Replace every "semiotics" with "semiology" in the passage on structuralism and semiotics, reproducing it from "For example, codes" up to and including "behaviors 'tell' us something.".

**Supplied text:**
Segment Open
For example, codes that represent all sorts of things permeate everything we do: "the performance of music requires complex notation...our economic life rests upon the exchange of labor and goods for symbols, such as cash, checks, stock, and certificates...social life depends on the meaningful gestures and signals of 'body language' and revolves around the exchange of small, symbolic favors: drinks, parties, dinners"

Sign Systems
The discipline of semiotics plays an important role in structuralist literary theory and cultural studies. Semioticians "...appl[y] structuralist insights to the study of...sign systems...a non-linguistic object or behavior...that can be analyzed as if it were a language" (Tyson 205). Specifically, "...semiotics examines the ways non-linguistic objects and behaviors 'tell' us something.
For example, the picture of the reclining blond beauty in the skin-tight, black velvet dress on the billboard...'tells' us that those who drink this whiskey (presumably male) will be attractive to...beautiful women like the one displayed here" (Tyson 205). Lastly, Richter states, "semiotics takes off from Peirce - for whom language is one of numerous sign systems - and structuralism takes off from Saussure, for whom language was the sign system par excellence

Structuralists assert that, since language exists in patterns, certain underlying elements are common to all human experiences. Structuralists believe we can observe these experiences through patterns: "...if you examine the physical structures of all buildings built in urban America in 1850 to discover the underlying principles that govern their composition, for example, principles of mechanical construction or of artistic form..." you are using a structuralist lens (Tyson 197).
Segment Closed
**Stored data:**
Segment Open
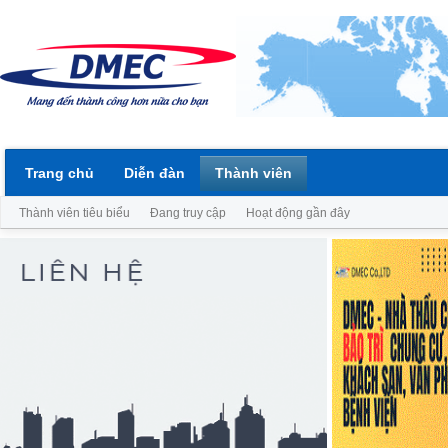
Trang chủ
Diễn đàn
Thành viên
Thành viên tiêu biểu
Đang truy cập
Hoạt động gần đây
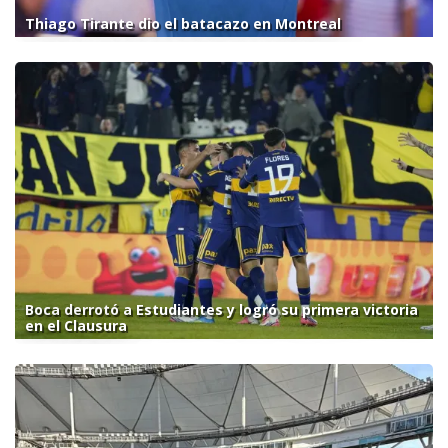
Thiago Tirante dio el batacazo en Montreal
Boca derrotó a Estudiantes y logró su primera victoria
en el Clausura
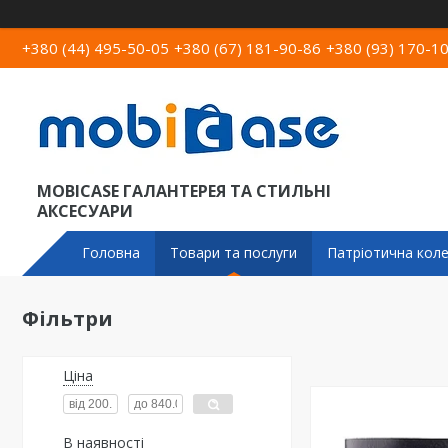
+380 (44) 495-50-05
+380 (67) 181-90-86
+380 (93) 170-1
MOBICASE ГАЛАНТЕРЕЯ ТА СТИЛЬНІ
АКСЕСУАРИ
Головна
Товари та послуги
Патріотична коле
Фільтри
Ціна
В наявності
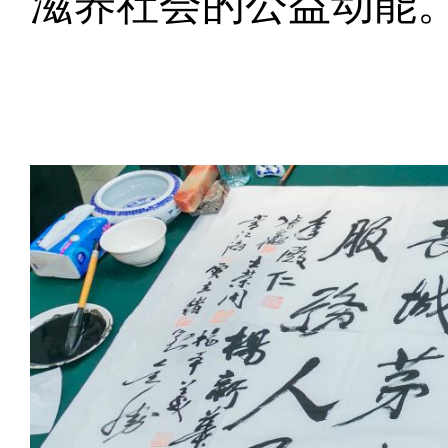
滋养社会的公益动能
Segment Closed
**Solved problem:**
For example, codes that represent all sorts of things permeate everything we do: "the performance of music requires complex notation...our economic life rests upon the exchange of labor and goods for symbols, such as cash, checks, stock, and certificates...social life depends on the meaningful gestures and signals of 'body language' and revolves around the exchange of small, symbolic favors: drinks, parties, dinners"

Sign Systems
The discipline of semiology plays an important role in structuralist literary theory and cultural studies. Semioticians "...appl[y] structuralist insights to the study of...sign systems...a non-linguistic object or behavior...that can be analyzed as if it were a language" (Tyson 205). Specifically, "...semiology examines the ways non-linguistic objects and behaviors 'tell' us something.